US 12,260,856 B2
Method and system for recognizing a user utterance
Vasily Alekseevich Ershov, Sankt-Peterburg (RU); and Igor Evgenevich Kuralenok, Sankt-Peterburg (RU)
Assigned to Y.E. Hub Armenia LLC, Yerevan (AM)
Filed by YANDEX EUROPE AG, Lucerne (CH)
Filed on Dec. 14, 2022, as Appl. No. 18/081,634.
Claims priority of application No. RU2021138538 (RU), filed on Dec. 23, 2021.
Prior Publication US 2023/0206910 A1, Jun. 29, 2023
Int. Cl. G10L 15/30 (2013.01); G10L 15/06 (2013.01); G10L 15/16 (2006.01); G10L 15/18 (2013.01); G10L 15/26 (2006.01)

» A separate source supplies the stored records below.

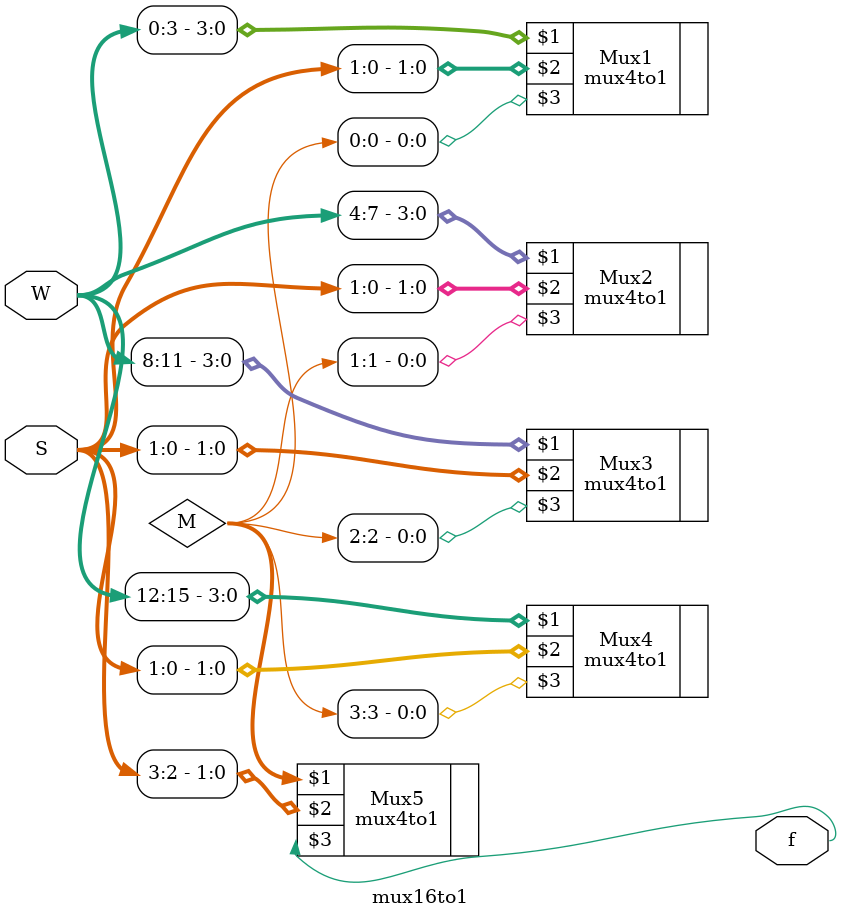
<source format=v>
module mux16to1 (W, S, f);
	input [0:15]W;
	input [3:0] S;
	output f;
	wire [0:3] M;

	mux4to1 Mux1 (W[0:3], S[1:0], M[0]);
	mux4to1 Mux2 (W[4:7], S[1:0], M[1]);
	mux4to1 Mux3 (W[8:11], S[1:0], M[2]);
	mux4to1 Mux4 (W[12:15], S[1:0], M[3]);
	mux4to1 Mux5 (M[0:3], S[3:2], f);

endmodule


</source>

CPC G10L 15/1815 (2013.01) [G10L 15/063 (2013.01); G10L 15/16 (2013.01); G10L 15/26 (2013.01); G10L 15/30 (2013.01)] 20 Claims
OG exemplary drawing
 
14. A server for generating textual representations of a user utterance, the user utterance being collected by an electronic device, communicatively coupled with the server, associated with a user, the user utterance being provided in response to machine-generated utterances outputted by the electronic device, the server comprising:
a processor;
a non-transitory computer-readable medium storing instructions; and
the processor, upon executing the instructions, being configured to:
acquire, from the electronic device, an audio signal being an audio representation of the user utterance,
the user utterance being in response to a given machine-generated utterance previously outputted by the electronic device to the user;
acquire, a machine-generated text string being a textual representation of the given machine-generated utterance; and
generate, using a Speech-to-Text (STT) model, another text string based on the audio signal and the machine-generated text string,
the another text string being a textual representation of the user utterance while taking into account the machine-generated text string as a context of the user utterance.